### Exercise details
With the pictures left aside, write out exactly the lines of the listing below from the line with "Document page, 2001x1125 pixels." to the line with "Rendered at 2001 by 1125 pixels.", both included, and only those.
Dataset entries Block Start
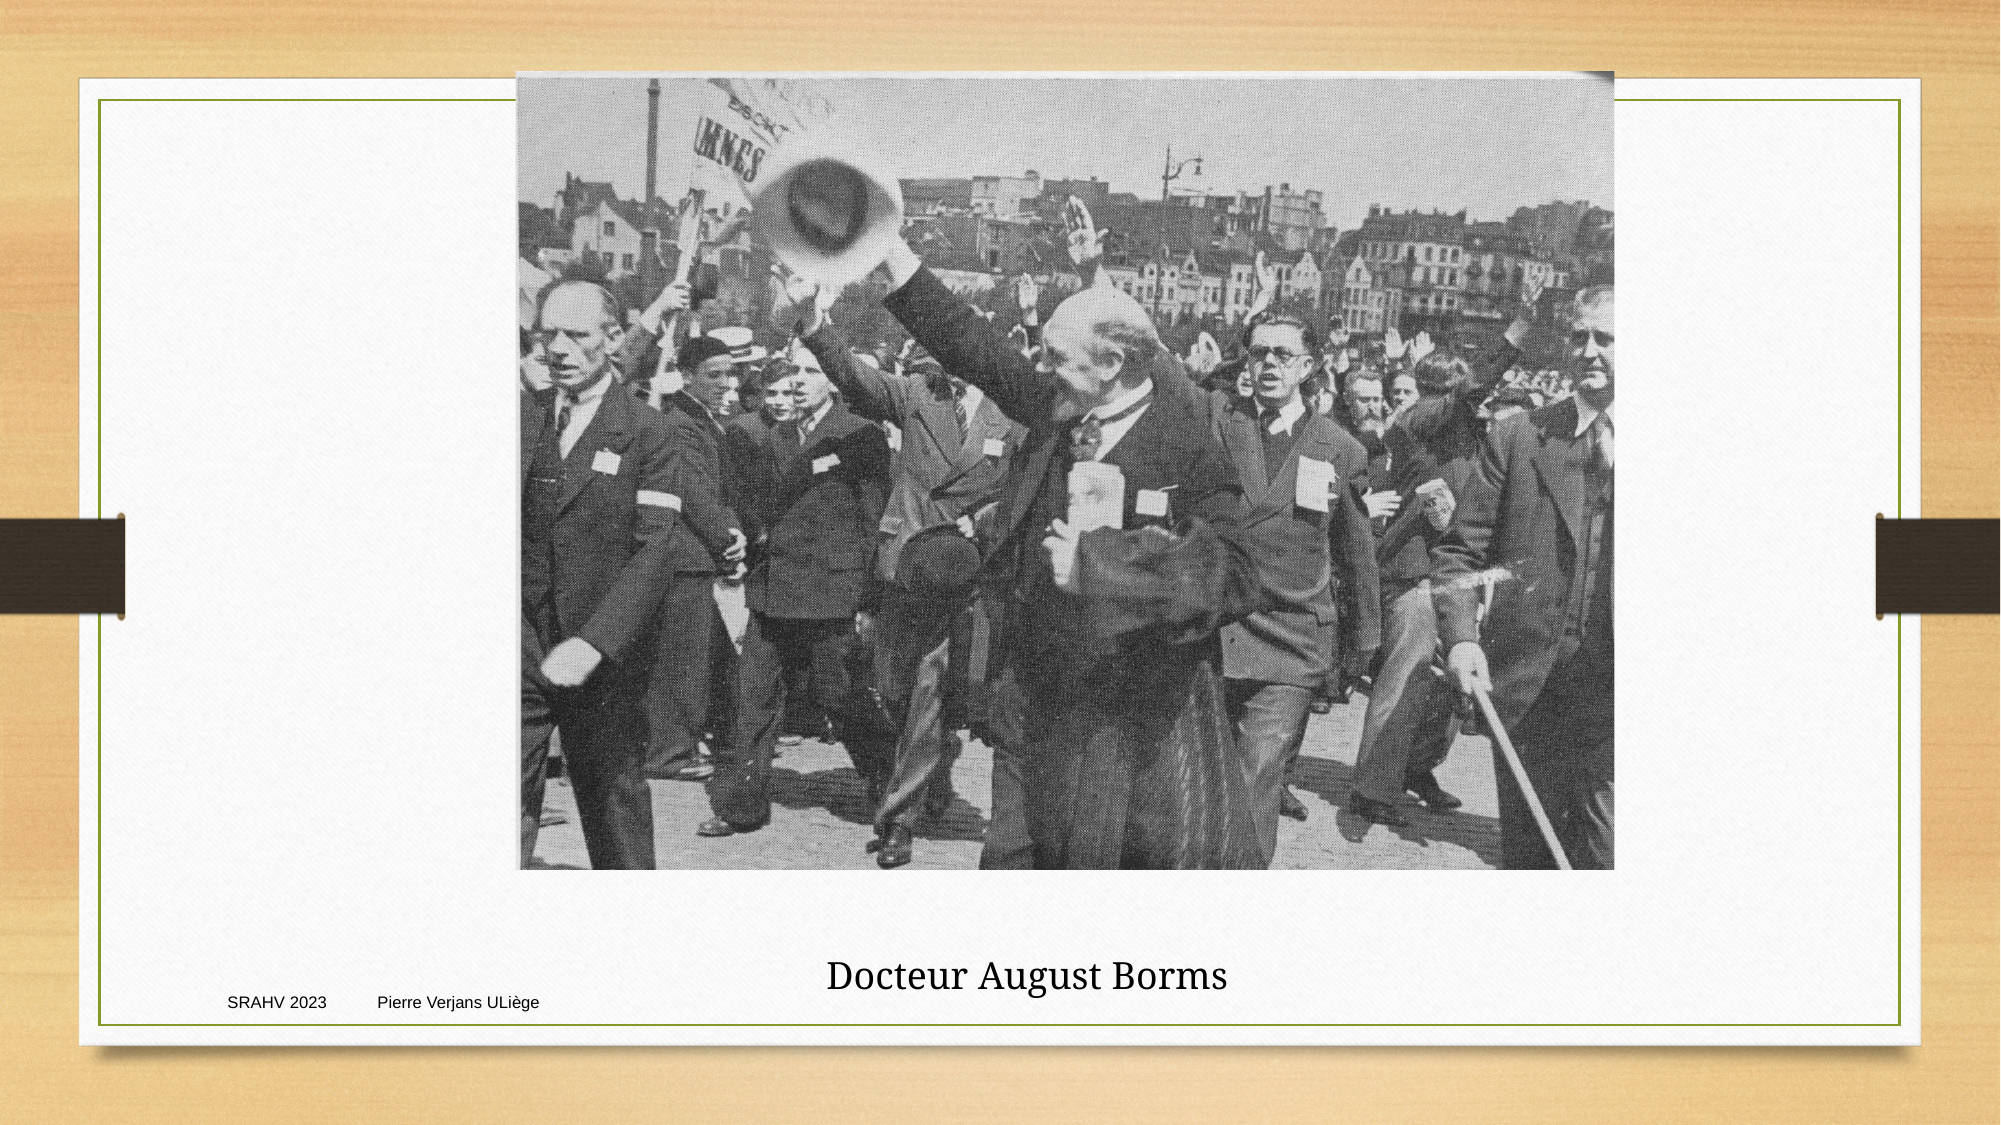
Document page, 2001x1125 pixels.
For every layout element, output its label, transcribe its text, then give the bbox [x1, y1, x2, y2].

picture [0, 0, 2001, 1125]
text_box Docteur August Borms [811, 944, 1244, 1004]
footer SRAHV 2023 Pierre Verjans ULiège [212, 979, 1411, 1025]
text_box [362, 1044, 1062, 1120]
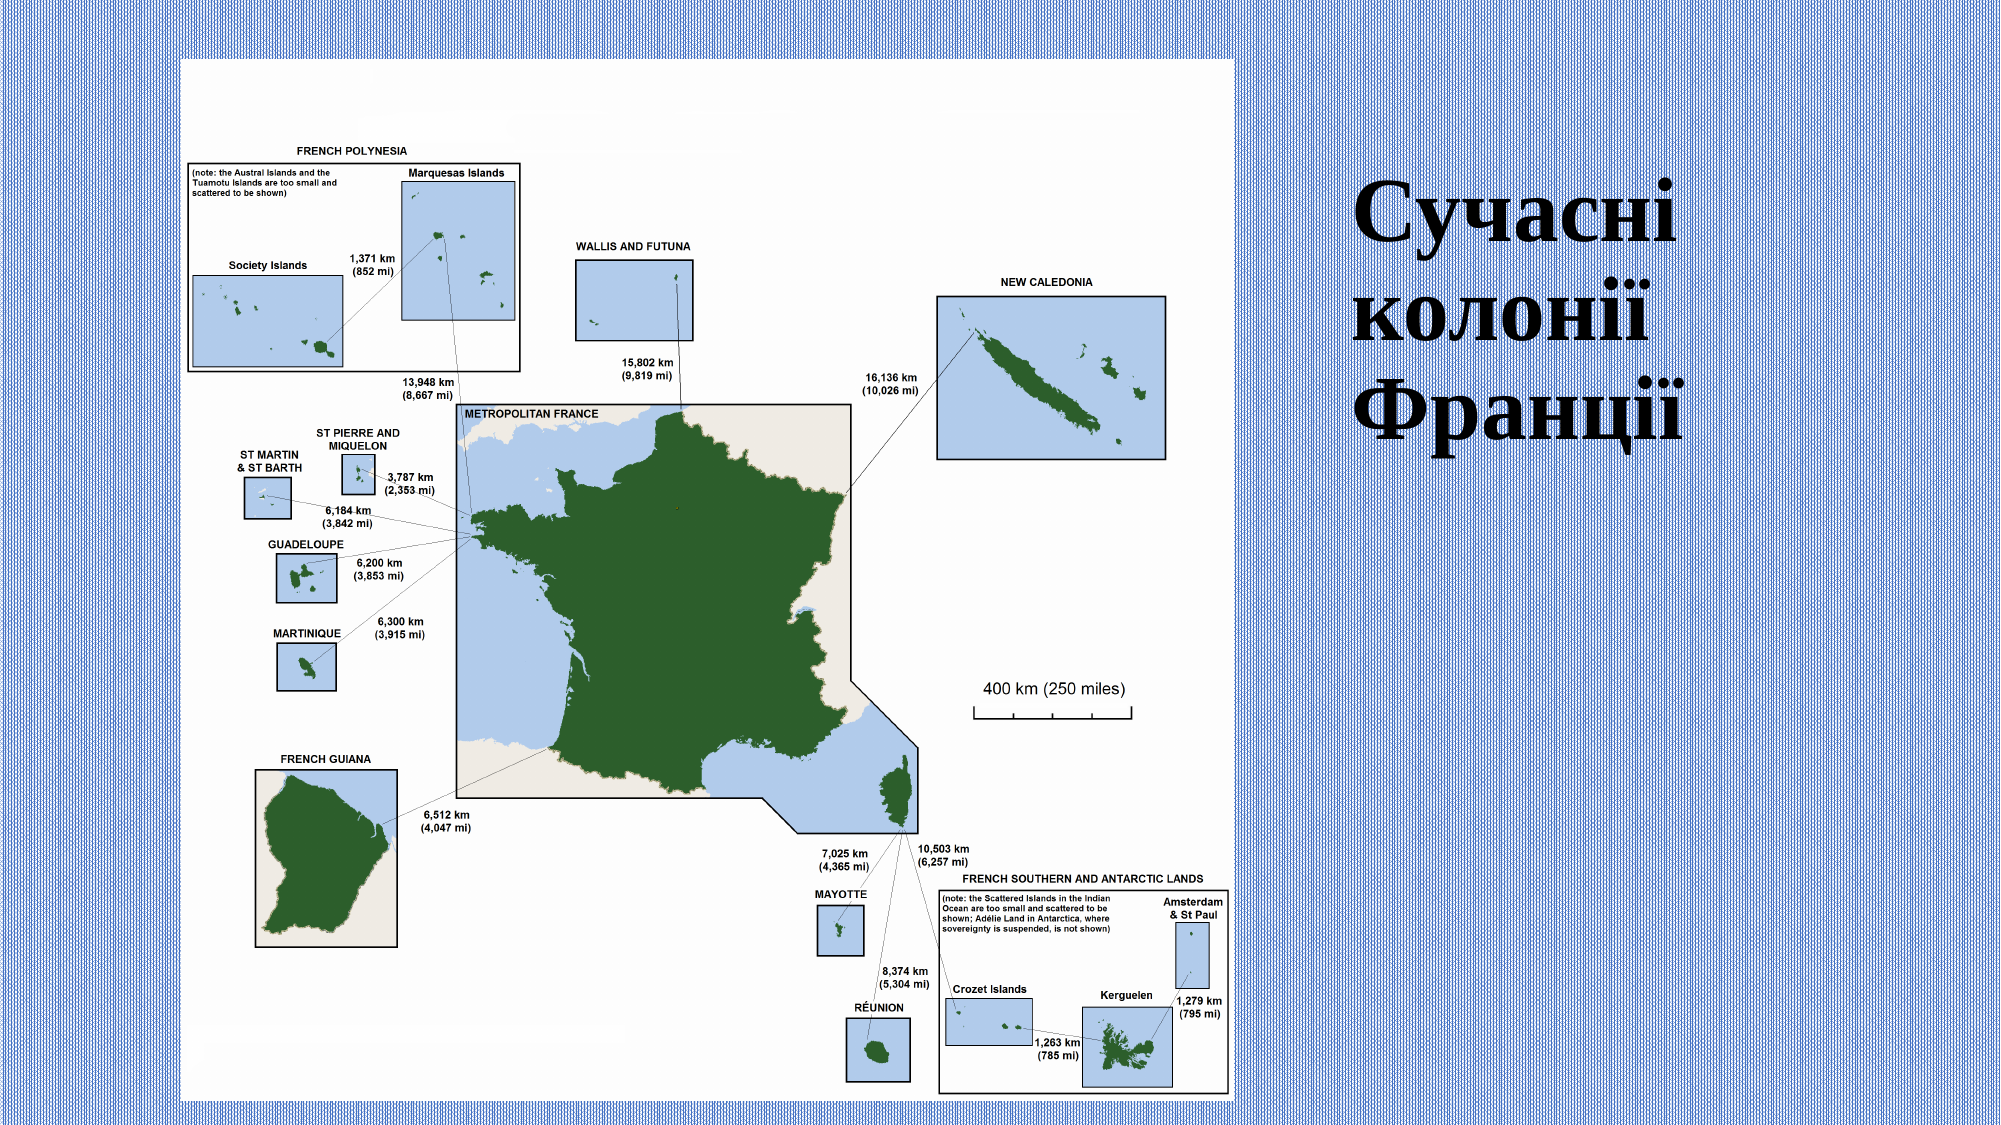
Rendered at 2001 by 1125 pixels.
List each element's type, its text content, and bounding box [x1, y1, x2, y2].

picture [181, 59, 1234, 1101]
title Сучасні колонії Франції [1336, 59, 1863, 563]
Dataset entries Block End
Dataset entries Block Start
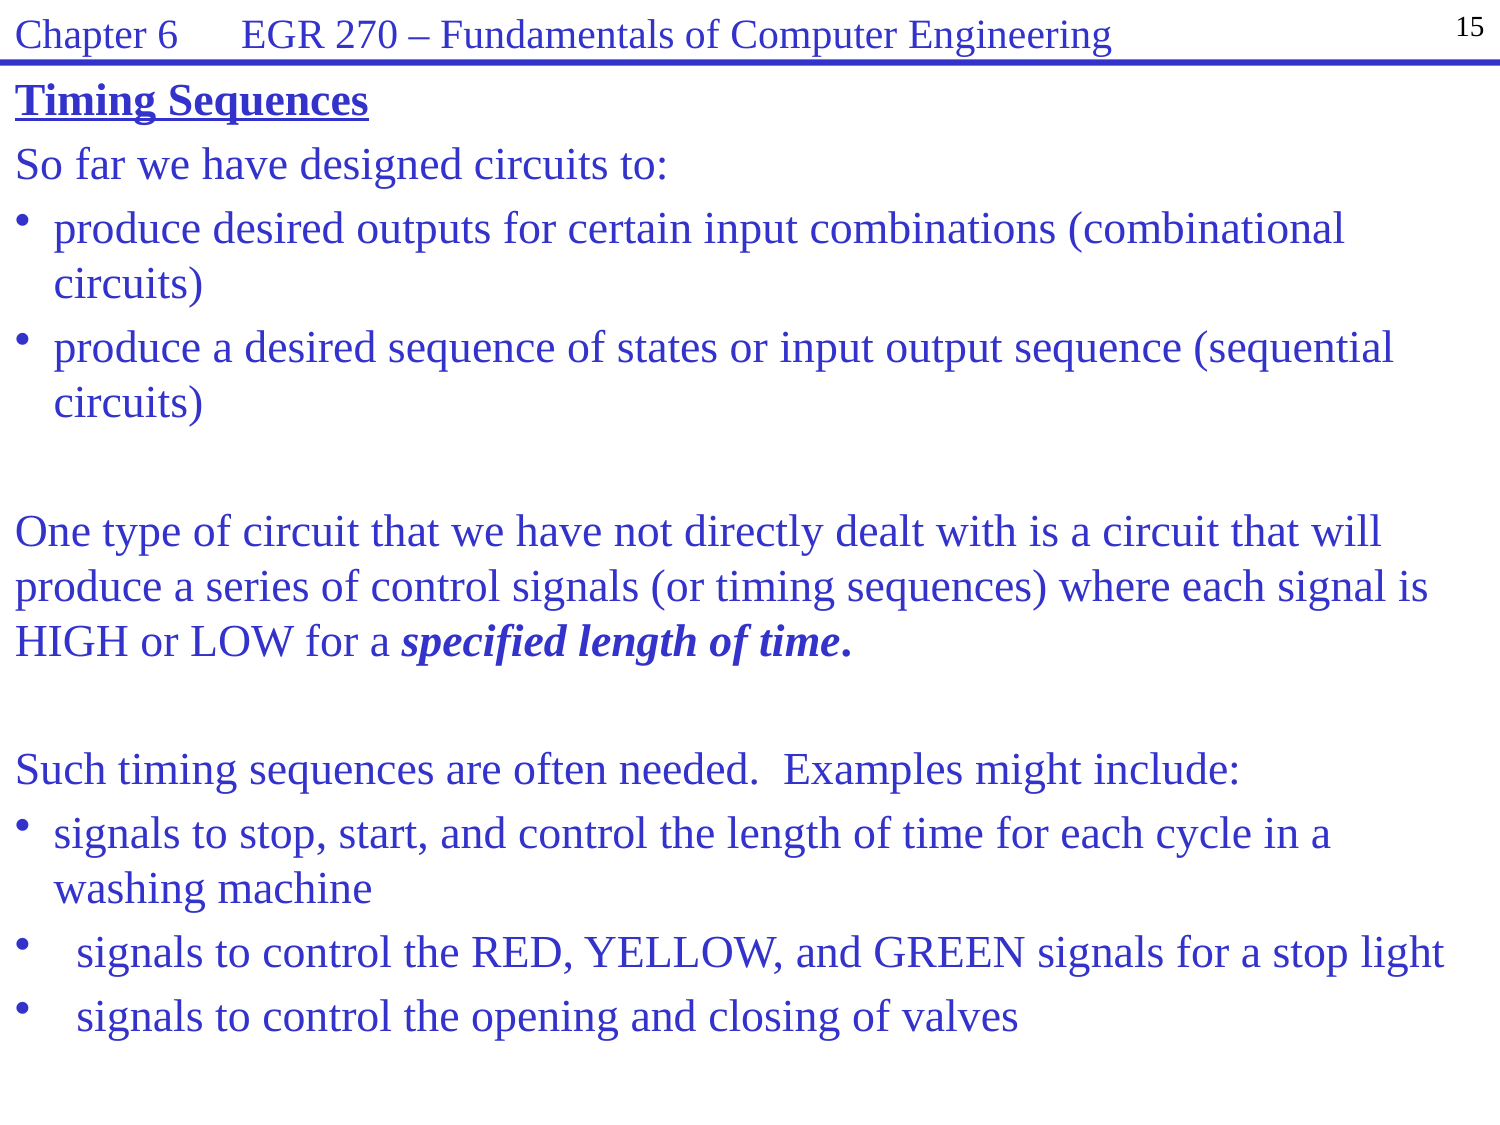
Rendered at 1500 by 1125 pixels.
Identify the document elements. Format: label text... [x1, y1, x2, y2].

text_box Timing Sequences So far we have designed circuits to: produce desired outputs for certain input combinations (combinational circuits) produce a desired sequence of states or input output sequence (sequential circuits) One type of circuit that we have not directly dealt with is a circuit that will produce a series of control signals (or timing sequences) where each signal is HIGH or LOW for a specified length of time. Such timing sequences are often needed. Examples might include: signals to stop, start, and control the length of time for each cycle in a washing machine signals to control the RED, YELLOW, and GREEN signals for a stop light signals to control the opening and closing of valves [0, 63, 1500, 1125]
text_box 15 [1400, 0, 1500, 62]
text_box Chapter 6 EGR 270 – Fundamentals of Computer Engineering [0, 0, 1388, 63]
Dataset entries Block End
### Task output
Document page, 2001x1125 pixels.
For every layout element, output its label, transcribe its text, then give the bbox [x1, y1, x2, y2].

picture [0, 0, 2001, 1125]
text_box Docteur August Borms [811, 944, 1244, 1004]
footer SRAHV 2023 Pierre Verjans ULiège [212, 979, 1411, 1025]
text_box [362, 1044, 1062, 1120]
Rendered at 2001 by 1125 pixels.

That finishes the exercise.